In a radio interview yesterday, Ramatali revealed the school’s principal had reported the matter to the Mon Repos Police Station. When contacted, Snr Supt Cecil Santana denied Ramatali’s claims of the principal’s report, but confirmed the case of the Form One student and the arrest of a man, not a boy, in relation to the pregnancy.

Santana told Newsday, “I have checked and there are no records that any such report was ever made. I detailed a detective corporal to the school to interview the principal and carry out further investigations. If the said reports were made I want to know who the report was made to and when.” He further said, “The Form One student had her baby in March and an Oropouche man is now before the court. There are no pregnant students attending school at this time.”

Santana also revealed two community police officers are assigned to the school.

“Up to last week they visited the school and no mention was made of that matter,” he said.

Ramatali yesterday told Newsday she felt like the messenger who was shot and no one was listening to her message. “The ministry is trying to cover up the issue,” Ramatali said.

She went on to ask, “How come the Ministry of Education doesn’t know about the issue when the FPA, UNFPA, Ministry of Gender, Youth and Child Development know?”

She said she has numerous pieces of correspondence on her desk from PTAs across the country expressing concerns about rising teenage pregnancies. The Ministry of Education, she said, has refused to meet with the NPTA over issues affecting schools. The last time they met with Gopeesingh was two years ago.

Ramatali said, “In the St George Education district, there are four students pregnant, one last term and three this term. It is the parents who are bringing it to our attention. There is a school where an area is known as ‘lovers lane’. Form Four students are the ones involved. In Sangre Grande, in Mayaro all over, parents are crying out for help. There needs to be a review of the secondary school curriculum, there is the need to ensure sexual and reproductive health education. Nobody is being held for impregnating girls.”

She continued, “If I perish as the president, then so be it, but I am prepared and I will be fearless in advocating this cause of sex education in schools.”

Executive Director of the Family Planning Association (FPA), Dona Da Costa-Martinez, yesterday offered her organisation’s fullest support in NPTA’s fight to have sex education a part of the schools’ curriculum.

She said, “This is not a matter to be swept under the carpet and FPA stands behind the NPTA in order to ensure that this matter is ventilated and a proper system of education is in place to address the sexuality needs of our young people.”

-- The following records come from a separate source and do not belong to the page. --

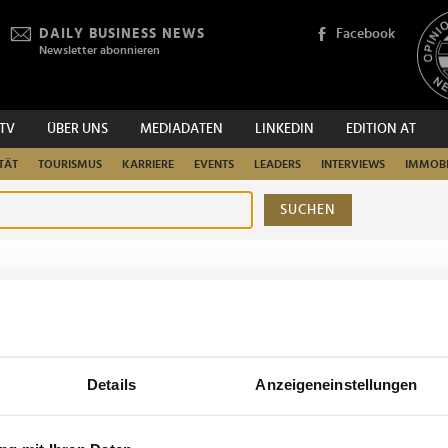
DAILY BUSINESS NEWS
Facebook
Newsletter abonnieren
.TV
ÜBER UNS
MEDIADATEN
LINKEDIN
EDITION AT
TÄT
TOURISMUS
KARRIERE
EVENTS
LEADERS
INTERVIEWS
IMMOBI
SUCHEN
urchsuchen
Details
Anzeigeneinstellungen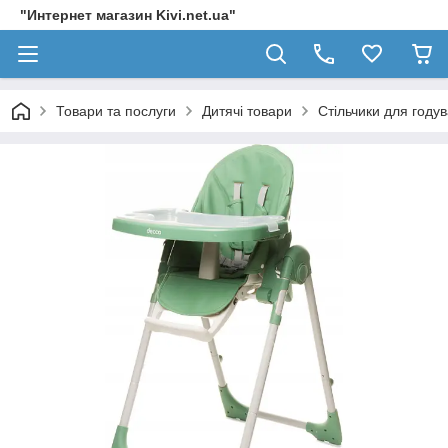
"Интернет магазин Kivi.net.ua"
Товари та послуги
Дитячі товари
Стільчики для году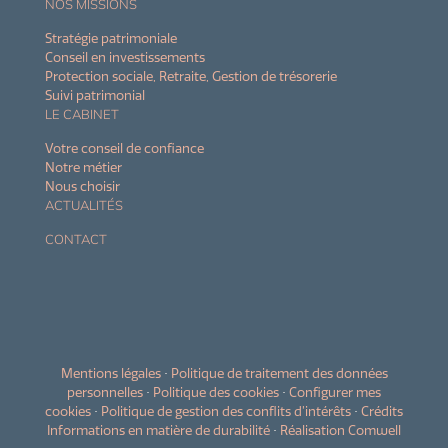
NOS MISSIONS
Stratégie patrimoniale
Conseil en investissements
Protection sociale, Retraite, Gestion de trésorerie
Suivi patrimonial
LE CABINET
Votre conseil de confiance
Notre métier
Nous choisir
ACTUALITÉS
CONTACT
Mentions légales
•
Politique de traitement des données
personnelles
•
Politique des cookies
•
Configurer mes
cookies
•
Politique de gestion des conflits d’intérêts
•
Crédits
Informations en matière de durabilité
•
Réalisation Comwell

She continued, “Family Planning believes it is time. For years we have been championing the cause and we need all the other stakeholders to come on board and to call on the Ministry of Education to look at that curriculum again and to see whether it meets the needs of the young people.

“It is also important to state that sexuality education is far too important to be left to slow diffusion of information and misinformation that young people will acquire from movies, from music from televison, social media and each other.”

In the case of the pregnant teenagers, Da Costa-Martinez told Newsday that FPA was made aware of the issue after they were contacted by the United Nations Fund for Population Activity (UNFPA) on whether or not the FPA had intervened in the matter.

“They wanted to know if we had intervened and we were able to tell them we did and that we had partnered with the Mon Repos Community Police Caravan when they visited the school,” she said.

Da Costa-Martinez said the issue of teenage pregnancy is not new, as it happens all the time in primary and secondary schools, “but if we continue to sweep this issue under the carpet we are doing more harm to our children.”

Referring to the incident with Helen Bartlett who flogged her 12-year-old daughter after she posted pictures on social media, Da Costa-Martinez said she saw a mother who was afraid that her daughter would become pregnant.

“So therefore what are we doing to make sure parents have the information so that they could provide adequate support to their children when they reach the age of puberty?” she asked.